Lines from the line with "right wrist: (338, 288)" to the line with "right elbow: (142, 296)" in the entries below, and only those, must be output exactly, with both ends included.

[Structured pose outputs]
========

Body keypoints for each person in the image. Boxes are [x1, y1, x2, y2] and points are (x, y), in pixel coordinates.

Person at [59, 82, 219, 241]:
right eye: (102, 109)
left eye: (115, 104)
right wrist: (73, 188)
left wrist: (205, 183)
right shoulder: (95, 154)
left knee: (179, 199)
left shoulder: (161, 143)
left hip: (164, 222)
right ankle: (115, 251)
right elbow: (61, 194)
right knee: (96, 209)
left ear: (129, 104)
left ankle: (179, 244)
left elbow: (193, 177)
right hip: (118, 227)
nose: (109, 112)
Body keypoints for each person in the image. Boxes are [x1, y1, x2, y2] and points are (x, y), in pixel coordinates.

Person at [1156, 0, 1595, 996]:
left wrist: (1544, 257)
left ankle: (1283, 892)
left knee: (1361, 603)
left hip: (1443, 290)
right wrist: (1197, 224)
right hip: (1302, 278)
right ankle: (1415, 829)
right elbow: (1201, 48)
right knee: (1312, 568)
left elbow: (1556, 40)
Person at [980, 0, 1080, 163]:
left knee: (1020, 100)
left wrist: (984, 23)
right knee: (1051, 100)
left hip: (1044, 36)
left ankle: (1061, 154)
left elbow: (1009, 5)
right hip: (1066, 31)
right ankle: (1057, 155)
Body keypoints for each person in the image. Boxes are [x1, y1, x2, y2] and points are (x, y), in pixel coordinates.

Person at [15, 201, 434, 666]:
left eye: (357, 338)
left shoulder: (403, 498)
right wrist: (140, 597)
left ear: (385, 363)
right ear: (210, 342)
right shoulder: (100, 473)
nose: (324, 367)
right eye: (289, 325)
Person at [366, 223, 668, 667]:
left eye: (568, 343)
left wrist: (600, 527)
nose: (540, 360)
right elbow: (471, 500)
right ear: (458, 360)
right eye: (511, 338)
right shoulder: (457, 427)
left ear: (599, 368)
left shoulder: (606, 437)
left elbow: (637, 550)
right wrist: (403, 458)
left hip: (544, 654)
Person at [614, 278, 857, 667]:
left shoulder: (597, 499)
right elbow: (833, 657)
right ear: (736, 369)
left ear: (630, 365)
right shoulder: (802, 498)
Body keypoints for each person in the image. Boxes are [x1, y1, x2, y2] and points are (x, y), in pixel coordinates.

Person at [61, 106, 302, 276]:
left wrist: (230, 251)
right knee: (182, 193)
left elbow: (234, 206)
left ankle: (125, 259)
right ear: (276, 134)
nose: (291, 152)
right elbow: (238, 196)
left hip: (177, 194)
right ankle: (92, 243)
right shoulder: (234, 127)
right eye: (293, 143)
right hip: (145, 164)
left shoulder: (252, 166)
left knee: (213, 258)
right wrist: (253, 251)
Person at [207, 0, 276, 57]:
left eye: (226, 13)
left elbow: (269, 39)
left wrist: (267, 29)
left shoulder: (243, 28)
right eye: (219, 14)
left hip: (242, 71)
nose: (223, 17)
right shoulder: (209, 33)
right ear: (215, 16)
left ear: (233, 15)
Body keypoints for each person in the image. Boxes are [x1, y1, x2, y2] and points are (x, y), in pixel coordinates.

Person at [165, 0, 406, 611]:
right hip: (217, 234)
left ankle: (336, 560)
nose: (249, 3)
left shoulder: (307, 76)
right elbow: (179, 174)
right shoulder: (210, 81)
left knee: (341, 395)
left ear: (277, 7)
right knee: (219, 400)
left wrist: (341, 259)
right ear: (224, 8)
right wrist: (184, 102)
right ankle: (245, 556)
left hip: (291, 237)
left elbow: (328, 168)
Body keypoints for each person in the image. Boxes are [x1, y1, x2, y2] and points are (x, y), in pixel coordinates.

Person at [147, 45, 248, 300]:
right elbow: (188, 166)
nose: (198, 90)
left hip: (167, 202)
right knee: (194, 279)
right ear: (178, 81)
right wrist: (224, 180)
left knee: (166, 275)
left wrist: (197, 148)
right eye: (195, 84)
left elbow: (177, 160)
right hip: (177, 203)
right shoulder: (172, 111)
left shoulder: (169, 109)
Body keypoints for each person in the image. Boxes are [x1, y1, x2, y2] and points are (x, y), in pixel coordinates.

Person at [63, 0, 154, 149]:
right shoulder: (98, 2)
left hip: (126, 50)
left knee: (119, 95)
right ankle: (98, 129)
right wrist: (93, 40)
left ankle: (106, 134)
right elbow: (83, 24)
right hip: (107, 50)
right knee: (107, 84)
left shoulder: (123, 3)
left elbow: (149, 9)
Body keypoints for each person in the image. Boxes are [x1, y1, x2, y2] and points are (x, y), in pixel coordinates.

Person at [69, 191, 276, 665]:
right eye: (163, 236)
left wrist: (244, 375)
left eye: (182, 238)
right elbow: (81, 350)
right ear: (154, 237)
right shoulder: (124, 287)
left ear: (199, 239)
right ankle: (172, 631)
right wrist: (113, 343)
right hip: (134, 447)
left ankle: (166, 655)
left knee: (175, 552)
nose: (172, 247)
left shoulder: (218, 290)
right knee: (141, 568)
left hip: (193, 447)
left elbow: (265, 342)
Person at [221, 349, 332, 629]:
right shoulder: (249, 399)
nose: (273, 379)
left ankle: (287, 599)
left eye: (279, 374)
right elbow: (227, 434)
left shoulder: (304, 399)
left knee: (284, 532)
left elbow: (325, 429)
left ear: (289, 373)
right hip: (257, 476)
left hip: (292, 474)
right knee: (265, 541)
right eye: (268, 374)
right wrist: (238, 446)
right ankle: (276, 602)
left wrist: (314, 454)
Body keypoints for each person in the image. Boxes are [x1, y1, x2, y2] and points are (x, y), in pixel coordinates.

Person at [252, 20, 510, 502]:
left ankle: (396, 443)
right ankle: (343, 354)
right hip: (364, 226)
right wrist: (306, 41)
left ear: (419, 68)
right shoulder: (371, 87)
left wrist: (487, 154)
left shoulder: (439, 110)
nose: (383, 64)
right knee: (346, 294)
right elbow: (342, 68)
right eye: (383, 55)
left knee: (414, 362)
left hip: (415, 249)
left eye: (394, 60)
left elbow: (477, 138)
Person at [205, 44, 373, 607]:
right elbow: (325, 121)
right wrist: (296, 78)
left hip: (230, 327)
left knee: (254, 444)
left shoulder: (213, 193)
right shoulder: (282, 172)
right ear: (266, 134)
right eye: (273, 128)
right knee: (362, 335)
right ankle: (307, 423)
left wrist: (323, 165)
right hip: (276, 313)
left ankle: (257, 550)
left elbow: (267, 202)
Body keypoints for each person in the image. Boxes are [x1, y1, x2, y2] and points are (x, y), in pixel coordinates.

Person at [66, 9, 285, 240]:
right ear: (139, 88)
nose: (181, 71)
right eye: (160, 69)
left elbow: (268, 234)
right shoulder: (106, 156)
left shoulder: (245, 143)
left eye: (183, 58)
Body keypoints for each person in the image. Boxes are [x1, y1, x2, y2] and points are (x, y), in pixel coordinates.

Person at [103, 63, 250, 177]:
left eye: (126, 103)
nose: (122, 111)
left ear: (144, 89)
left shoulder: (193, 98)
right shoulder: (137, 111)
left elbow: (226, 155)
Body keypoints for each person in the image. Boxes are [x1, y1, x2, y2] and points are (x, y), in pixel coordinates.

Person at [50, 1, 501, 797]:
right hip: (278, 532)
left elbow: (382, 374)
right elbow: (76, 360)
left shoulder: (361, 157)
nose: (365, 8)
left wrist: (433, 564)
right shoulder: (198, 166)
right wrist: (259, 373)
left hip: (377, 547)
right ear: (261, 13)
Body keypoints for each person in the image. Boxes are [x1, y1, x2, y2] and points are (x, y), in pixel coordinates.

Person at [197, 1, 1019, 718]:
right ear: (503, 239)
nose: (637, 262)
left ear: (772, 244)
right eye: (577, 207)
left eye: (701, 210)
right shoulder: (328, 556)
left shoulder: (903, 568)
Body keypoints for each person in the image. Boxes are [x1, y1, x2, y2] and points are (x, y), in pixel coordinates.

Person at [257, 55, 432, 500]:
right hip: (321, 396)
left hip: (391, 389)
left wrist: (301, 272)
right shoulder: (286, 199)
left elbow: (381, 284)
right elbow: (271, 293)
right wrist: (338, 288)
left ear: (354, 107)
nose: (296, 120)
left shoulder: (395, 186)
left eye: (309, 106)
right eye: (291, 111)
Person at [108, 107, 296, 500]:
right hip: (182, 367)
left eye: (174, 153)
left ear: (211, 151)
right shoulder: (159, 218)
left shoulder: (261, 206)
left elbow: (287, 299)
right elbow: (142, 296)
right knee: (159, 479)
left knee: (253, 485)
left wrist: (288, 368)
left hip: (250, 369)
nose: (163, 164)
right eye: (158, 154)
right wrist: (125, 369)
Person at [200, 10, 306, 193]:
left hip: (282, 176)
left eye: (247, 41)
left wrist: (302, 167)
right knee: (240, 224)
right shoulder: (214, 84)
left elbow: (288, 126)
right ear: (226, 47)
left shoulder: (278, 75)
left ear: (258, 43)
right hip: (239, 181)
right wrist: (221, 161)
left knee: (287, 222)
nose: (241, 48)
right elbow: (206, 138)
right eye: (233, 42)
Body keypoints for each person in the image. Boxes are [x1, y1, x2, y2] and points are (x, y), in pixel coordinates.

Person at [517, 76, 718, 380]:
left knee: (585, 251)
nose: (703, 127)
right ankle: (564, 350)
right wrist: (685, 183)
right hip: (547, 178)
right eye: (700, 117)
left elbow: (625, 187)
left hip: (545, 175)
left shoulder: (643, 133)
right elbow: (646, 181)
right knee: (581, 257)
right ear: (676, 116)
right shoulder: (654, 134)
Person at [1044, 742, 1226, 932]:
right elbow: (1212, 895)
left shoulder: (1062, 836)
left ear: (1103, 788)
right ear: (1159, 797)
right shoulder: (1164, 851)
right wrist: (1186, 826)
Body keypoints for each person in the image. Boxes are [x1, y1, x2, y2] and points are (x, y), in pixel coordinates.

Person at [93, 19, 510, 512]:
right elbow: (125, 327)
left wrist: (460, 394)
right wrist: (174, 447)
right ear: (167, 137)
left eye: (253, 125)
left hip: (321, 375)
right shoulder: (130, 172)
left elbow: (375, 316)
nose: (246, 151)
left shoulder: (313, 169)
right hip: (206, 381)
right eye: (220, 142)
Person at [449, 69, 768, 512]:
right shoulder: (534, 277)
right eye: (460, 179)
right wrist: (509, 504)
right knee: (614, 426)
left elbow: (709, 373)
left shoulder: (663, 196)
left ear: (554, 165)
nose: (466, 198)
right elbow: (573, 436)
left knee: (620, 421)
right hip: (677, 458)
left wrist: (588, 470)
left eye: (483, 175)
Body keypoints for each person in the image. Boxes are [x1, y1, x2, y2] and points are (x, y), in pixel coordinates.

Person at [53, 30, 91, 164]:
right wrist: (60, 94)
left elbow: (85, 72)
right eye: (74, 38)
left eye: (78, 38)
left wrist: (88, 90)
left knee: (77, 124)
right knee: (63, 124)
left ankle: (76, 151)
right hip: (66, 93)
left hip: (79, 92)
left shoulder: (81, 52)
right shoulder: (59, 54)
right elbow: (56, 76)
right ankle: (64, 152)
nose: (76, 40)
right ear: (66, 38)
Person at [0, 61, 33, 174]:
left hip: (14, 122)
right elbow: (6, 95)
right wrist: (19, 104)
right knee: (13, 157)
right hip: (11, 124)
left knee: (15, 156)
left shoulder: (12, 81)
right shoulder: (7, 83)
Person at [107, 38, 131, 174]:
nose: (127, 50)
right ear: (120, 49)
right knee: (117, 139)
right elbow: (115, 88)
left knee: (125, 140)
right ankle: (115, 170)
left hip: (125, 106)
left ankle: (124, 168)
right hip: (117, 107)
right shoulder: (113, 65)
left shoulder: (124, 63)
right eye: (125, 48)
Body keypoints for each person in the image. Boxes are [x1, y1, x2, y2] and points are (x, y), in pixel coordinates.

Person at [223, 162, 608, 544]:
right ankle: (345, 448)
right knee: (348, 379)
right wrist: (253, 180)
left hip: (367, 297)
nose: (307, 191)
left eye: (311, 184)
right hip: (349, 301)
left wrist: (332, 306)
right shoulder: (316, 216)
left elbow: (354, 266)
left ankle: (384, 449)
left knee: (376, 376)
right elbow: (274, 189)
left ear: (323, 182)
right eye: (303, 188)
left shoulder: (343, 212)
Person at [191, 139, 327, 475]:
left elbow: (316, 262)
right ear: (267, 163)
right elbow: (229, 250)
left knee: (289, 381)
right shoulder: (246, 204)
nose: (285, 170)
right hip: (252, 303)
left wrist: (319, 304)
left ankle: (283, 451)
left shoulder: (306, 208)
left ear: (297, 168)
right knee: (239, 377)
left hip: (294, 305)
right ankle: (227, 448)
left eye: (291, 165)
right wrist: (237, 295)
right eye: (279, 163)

========

**Task answer**:
right wrist: (338, 288)
left ear: (354, 107)
nose: (296, 120)
left shoulder: (395, 186)
left eye: (309, 106)
right eye: (291, 111)
Person at [108, 107, 296, 500]:
right hip: (182, 367)
left eye: (174, 153)
left ear: (211, 151)
right shoulder: (159, 218)
left shoulder: (261, 206)
left elbow: (287, 299)
right elbow: (142, 296)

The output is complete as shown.